Problem statement – Which of the lines below contain the string "fault"? Pull each one out of the data.

——

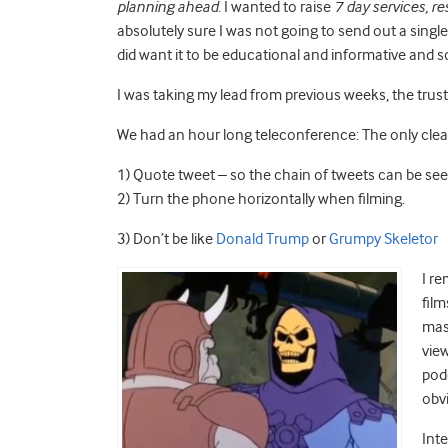
planning ahead
. I wanted to raise
7 day services, 
absolutely sure I was not going to send out a singl
did want it to be educational and informative and so
I was taking my lead from previous weeks, the tru
We had an hour long teleconference: The only clea
1) Quote tweet – so the chain of tweets can be se
2) Turn the phone horizontally when filming.
3) Don’t be like
Donald Trump
or
Grumpy Skeletor
I re
fil
mass
view
pod
obvi
Inte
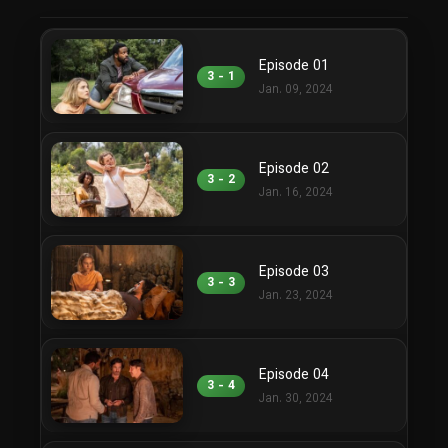
Episode 01
3 - 1
Jan. 09, 2024
Episode 02
3 - 2
Jan. 16, 2024
Episode 03
3 - 3
Jan. 23, 2024
Episode 04
3 - 4
Jan. 30, 2024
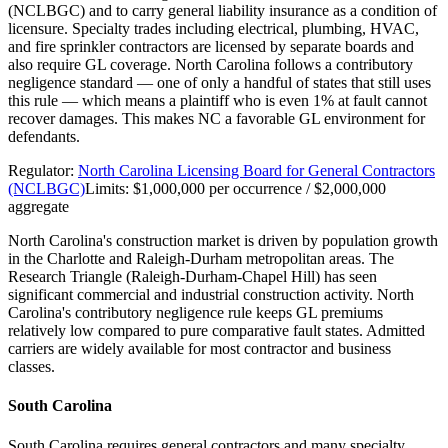
(NCLBGC) and to carry general liability insurance as a condition of
licensure. Specialty trades including electrical, plumbing, HVAC,
and fire sprinkler contractors are licensed by separate boards and
also require GL coverage. North Carolina follows a contributory
negligence standard — one of only a handful of states that still uses
this rule — which means a plaintiff who is even 1% at fault cannot
recover damages. This makes NC a favorable GL environment for
defendants.
Regulator:
North Carolina Licensing Board for General Contractors
(NCLBGC)
Limits:
$1,000,000 per occurrence / $2,000,000
aggregate
North Carolina's construction market is driven by population growth
in the Charlotte and Raleigh-Durham metropolitan areas. The
Research Triangle (Raleigh-Durham-Chapel Hill) has seen
significant commercial and industrial construction activity. North
Carolina's contributory negligence rule keeps GL premiums
relatively low compared to pure comparative fault states. Admitted
carriers are widely available for most contractor and business
classes.
South Carolina
South Carolina requires general contractors and many specialty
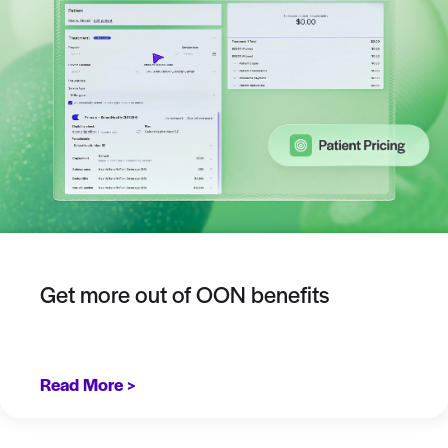
Get more out of OON benefits
Read More >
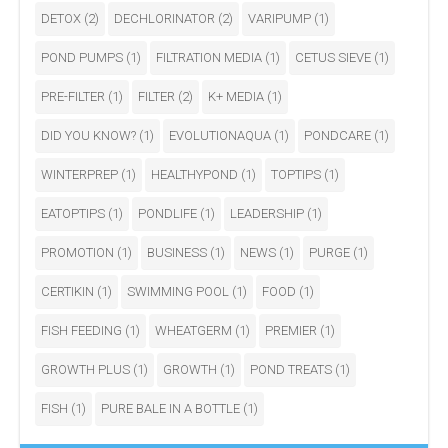
DETOX
(2)
DECHLORINATOR
(2)
VARIPUMP
(1)
POND PUMPS
(1)
FILTRATION MEDIA
(1)
CETUS SIEVE
(1)
PRE-FILTER
(1)
FILTER
(2)
K+ MEDIA
(1)
DID YOU KNOW?
(1)
EVOLUTIONAQUA
(1)
PONDCARE
(1)
WINTERPREP
(1)
HEALTHYPOND
(1)
TOPTIPS
(1)
EATOPTIPS
(1)
PONDLIFE
(1)
LEADERSHIP
(1)
PROMOTION
(1)
BUSINESS
(1)
NEWS
(1)
PURGE
(1)
CERTIKIN
(1)
SWIMMING POOL
(1)
FOOD
(1)
FISH FEEDING
(1)
WHEATGERM
(1)
PREMIER
(1)
GROWTH PLUS
(1)
GROWTH
(1)
POND TREATS
(1)
FISH
(1)
PURE BALE IN A BOTTLE
(1)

——

Solution to the exercise –
this rule — which means a plaintiff who is even 1% at fault cannot
relatively low compared to pure comparative fault states. Admitted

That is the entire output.